If I gave a "free hand" to both Fred and Jack to pursue their respective duties, I could say I gave both Fred and Jack "free hands".

There is nothing remarkable about this.

  • I'd disagree about 'free hand' being count. As I've said above, the plural form can be found ('they were given free hands to ...') but no one would say 'clothes' is count in 'they were given clothes'. 'They were given 7 clothes'? '7 free hands'? Commented Sep 12, 2020 at 13:29
  • @EdwinAshworth - Uh, how would you know if "clothes" were singular or plural? Closeses? Closei? There is a very practical reason why "clothes" is uncountable. There is no practical issue with making "free hand" countable.
    – Hot Licks
    Commented Sep 13, 2020 at 0:36

Uncountable nouns (or, more precisely, nouns used in uncountable senses) do not take an indefinite article. The fact that one can say "a free hand" means that the noun phrase "free hand" is countable, by definition.

The [singular] code, by contrast, means that this sense is only ever used in the singular.

The two codes therefore do not contradict each other.

  • This has been shown not to be the whole picture here on ELU before. 'He really took a pride in his performance.' Commented Aug 12, 2020 at 18:52
  • @EdwinAshworth I look forward to an answer providing more depth. Or a link to a relevant question or answer.
    – phoog
    Commented Aug 12, 2020 at 18:54
  • 1
    I can link to an earlier question dealing with the 'do non-count usages sometimes take a definite article' issue, but not to one looking at 'gave them a free hand / ??gave them free hands // *gave them two free hands' example. But there are many invariant-for-singular-form idioms where examining for countness is counterproductive. a blinding light / blinding sunlight / a blinding sunlight. Note that your answer does not provide specific support (and is, I have to say, inaccurate). Commented Aug 12, 2020 at 18:59
  • 1
    @EdwinAshworth thanks, I missed that one.
    – phoog
    Commented Aug 12, 2020 at 19:04
  • The CGEL test for countness in a usage is 'Can a numeral (or 'a dozen' etc) (but not any old quantifier) be inserted in situ?' 'A blinding light flooded the room' / *'Two blinding lights flooded the room'. 'He took two prides in his appearance' is incontestably unacceptable (except in spoof). Commented Aug 12, 2020 at 19:06

It’s an idiom.

a free hand

Complete freedom to do what one wants or chooses. Can you believe the boss gave me a free hand on this project? Finally, I can present a campaign with my own vision!

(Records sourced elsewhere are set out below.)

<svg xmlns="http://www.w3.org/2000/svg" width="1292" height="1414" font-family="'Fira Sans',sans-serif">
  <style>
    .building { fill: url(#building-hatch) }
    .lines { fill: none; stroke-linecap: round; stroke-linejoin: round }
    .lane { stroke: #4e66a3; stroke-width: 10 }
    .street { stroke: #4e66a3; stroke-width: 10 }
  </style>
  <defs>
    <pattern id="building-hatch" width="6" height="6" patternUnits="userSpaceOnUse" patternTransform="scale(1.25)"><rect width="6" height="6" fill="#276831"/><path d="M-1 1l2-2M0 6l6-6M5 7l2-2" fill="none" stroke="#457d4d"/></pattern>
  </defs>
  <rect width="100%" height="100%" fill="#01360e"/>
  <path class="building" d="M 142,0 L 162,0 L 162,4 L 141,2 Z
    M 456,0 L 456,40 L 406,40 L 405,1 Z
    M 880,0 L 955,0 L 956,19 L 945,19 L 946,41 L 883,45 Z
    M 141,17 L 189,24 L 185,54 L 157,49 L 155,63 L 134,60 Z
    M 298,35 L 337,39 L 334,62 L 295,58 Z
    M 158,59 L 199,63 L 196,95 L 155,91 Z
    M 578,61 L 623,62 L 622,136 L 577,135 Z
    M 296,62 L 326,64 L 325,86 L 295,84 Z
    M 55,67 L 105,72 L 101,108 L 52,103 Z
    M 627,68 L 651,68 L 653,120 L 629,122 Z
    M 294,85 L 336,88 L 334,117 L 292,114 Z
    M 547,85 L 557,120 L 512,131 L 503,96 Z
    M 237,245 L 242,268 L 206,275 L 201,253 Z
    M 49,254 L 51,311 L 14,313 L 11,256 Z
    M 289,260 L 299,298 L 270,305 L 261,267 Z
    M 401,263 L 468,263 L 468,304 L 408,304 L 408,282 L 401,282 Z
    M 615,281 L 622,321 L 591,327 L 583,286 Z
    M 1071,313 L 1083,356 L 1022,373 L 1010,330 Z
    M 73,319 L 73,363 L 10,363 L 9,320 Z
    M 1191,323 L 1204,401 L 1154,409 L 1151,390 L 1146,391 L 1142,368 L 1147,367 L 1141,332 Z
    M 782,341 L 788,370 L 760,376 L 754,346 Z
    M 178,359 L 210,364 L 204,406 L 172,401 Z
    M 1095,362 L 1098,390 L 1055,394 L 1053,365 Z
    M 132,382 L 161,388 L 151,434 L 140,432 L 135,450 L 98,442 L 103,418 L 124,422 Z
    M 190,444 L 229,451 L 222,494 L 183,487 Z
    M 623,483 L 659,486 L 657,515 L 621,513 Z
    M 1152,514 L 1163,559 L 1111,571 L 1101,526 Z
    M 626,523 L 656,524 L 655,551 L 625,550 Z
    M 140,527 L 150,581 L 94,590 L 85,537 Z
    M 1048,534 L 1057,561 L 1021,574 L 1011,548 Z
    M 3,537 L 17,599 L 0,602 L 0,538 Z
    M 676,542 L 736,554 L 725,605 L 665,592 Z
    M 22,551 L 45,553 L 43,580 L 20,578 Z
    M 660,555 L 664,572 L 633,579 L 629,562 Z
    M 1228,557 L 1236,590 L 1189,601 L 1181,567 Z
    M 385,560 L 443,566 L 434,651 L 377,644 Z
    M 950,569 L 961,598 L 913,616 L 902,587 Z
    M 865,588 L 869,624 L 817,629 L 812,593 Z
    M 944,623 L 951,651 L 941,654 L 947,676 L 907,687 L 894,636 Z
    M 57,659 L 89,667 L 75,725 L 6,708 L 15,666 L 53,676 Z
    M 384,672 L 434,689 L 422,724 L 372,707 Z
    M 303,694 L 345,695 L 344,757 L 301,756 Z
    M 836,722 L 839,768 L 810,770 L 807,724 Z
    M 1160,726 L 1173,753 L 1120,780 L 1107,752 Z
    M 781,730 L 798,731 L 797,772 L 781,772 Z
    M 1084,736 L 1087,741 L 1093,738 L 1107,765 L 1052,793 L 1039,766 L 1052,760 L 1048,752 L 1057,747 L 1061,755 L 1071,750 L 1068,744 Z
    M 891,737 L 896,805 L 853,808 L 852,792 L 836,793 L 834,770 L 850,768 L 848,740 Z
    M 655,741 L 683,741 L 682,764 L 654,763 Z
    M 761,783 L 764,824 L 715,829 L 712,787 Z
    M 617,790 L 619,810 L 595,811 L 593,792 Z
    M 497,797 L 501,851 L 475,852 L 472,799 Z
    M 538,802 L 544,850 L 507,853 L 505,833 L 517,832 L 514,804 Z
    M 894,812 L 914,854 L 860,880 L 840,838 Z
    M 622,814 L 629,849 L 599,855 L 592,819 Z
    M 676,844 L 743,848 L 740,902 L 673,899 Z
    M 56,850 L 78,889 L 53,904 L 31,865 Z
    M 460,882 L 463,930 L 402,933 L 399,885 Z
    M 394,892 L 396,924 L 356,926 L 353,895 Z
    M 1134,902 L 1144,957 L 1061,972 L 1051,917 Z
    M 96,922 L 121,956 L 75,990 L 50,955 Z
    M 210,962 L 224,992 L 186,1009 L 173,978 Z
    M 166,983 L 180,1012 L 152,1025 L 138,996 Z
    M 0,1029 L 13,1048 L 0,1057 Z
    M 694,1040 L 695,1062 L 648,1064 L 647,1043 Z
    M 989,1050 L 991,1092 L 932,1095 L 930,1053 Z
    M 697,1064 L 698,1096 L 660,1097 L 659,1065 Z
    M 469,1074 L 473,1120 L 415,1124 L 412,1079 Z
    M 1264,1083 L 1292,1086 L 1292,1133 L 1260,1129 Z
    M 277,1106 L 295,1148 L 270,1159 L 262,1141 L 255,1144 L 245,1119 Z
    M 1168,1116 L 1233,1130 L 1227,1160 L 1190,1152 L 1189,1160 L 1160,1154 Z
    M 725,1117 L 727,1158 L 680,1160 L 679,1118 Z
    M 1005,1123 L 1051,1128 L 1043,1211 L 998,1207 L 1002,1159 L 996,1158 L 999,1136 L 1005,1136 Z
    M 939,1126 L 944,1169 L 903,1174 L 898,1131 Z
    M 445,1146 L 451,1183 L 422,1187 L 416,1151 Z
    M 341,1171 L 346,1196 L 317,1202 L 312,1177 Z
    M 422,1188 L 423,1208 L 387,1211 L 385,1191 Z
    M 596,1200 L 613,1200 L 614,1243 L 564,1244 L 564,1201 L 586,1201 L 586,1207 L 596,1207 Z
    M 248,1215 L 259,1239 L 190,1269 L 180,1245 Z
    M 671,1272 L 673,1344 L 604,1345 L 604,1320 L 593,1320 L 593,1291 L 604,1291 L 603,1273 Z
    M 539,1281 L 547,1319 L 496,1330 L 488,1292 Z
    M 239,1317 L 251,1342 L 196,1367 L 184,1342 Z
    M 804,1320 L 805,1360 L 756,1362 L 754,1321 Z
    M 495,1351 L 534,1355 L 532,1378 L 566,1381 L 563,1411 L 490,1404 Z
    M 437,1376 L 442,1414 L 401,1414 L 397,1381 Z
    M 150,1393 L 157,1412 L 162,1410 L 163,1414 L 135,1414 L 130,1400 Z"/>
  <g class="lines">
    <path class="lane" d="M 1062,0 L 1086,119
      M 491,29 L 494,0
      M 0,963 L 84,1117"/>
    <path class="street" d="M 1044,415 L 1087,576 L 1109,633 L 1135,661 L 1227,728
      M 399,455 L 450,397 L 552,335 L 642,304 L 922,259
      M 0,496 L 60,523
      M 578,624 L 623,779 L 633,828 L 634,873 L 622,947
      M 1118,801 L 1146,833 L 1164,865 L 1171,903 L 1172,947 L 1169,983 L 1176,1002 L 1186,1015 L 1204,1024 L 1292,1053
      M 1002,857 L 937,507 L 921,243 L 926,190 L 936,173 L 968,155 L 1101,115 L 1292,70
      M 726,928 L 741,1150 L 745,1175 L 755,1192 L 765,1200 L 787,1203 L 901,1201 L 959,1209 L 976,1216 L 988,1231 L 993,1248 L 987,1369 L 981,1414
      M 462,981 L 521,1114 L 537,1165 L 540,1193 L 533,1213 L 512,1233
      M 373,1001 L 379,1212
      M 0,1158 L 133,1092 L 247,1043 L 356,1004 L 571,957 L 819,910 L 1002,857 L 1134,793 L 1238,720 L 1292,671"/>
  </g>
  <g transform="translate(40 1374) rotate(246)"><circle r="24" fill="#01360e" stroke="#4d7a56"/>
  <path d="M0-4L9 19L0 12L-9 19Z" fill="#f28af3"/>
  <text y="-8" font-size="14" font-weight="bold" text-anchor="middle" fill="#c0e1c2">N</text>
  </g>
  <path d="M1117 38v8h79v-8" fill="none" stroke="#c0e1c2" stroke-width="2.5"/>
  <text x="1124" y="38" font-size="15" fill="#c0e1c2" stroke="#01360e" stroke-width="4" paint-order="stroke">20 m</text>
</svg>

The countability is a red-herring.

The OED classes a free hand as a phrase:

P5. to have a free hand (also to have one's hands free): to have the freedom to act completely at one's own discretion. Also with a free hand, with one's hands free; similarly to give a free hand.

1838 Times 5 Jan. 6/2 If..Lord Mulgrave had been sent out to Canada with his hands free, and with unfettered power to carry into effect his own wise and benevolent views.

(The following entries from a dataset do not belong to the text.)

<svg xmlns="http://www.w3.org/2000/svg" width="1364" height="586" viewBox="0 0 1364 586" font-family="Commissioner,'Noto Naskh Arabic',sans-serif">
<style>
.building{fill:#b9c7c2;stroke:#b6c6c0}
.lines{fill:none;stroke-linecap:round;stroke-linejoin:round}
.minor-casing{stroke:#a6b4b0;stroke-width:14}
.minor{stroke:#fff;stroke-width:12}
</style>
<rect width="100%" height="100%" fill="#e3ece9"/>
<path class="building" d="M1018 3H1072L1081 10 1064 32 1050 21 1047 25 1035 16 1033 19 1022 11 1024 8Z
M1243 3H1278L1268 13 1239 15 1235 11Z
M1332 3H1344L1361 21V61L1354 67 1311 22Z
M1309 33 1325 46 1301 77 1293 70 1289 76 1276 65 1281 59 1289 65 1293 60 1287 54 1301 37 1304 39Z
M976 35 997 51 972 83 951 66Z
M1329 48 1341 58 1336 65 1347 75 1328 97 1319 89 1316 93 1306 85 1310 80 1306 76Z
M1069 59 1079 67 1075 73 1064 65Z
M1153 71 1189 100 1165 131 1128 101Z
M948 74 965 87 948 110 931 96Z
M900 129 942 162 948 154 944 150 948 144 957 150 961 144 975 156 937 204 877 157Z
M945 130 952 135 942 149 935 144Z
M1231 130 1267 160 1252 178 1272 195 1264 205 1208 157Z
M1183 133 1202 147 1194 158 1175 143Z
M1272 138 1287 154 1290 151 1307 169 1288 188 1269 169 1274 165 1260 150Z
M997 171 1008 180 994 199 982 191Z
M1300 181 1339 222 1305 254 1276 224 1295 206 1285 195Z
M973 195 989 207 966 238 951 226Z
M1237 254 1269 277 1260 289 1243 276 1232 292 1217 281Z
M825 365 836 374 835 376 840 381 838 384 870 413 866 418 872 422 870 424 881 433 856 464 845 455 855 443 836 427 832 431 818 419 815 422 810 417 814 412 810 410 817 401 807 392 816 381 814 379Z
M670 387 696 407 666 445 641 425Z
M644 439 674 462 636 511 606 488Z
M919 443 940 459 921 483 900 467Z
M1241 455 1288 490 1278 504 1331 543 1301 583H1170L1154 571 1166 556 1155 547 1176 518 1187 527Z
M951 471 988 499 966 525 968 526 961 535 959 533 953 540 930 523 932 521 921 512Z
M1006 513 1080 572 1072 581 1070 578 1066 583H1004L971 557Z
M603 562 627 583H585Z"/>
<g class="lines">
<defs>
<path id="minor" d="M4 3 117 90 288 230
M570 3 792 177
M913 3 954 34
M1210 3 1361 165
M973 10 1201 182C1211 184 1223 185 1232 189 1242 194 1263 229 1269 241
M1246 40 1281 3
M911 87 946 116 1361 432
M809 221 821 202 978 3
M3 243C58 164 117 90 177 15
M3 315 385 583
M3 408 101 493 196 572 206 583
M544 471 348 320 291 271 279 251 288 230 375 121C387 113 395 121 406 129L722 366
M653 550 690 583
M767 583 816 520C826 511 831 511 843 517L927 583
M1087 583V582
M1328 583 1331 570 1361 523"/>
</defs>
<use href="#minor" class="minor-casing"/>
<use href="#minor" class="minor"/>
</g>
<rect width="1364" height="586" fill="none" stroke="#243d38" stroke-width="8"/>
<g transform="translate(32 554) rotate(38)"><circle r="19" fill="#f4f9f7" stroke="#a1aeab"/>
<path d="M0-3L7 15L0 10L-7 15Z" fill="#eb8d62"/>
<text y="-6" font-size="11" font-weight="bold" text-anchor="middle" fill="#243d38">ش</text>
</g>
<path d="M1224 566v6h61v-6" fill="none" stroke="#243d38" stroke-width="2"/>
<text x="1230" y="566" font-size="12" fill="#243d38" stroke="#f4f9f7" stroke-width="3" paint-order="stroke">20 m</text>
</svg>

1989 AJ 28 June 15/3 The council..had wisely given the community group a fairly free hand in converting the building.

2002 Independent 9 Apr. 8/2 The photographer..was recruited by Luciano Benetton..in 1983 with a free hand to sell the brand.

As such, it is set and not really capable of being analysed any more than "He gave me carte blanche."

To add to this, it is probably an idiom - there is not much sense in the literal version - what can you do when one hand is not "free"? It is hardly the complete freedom that the phrase/idiom implies.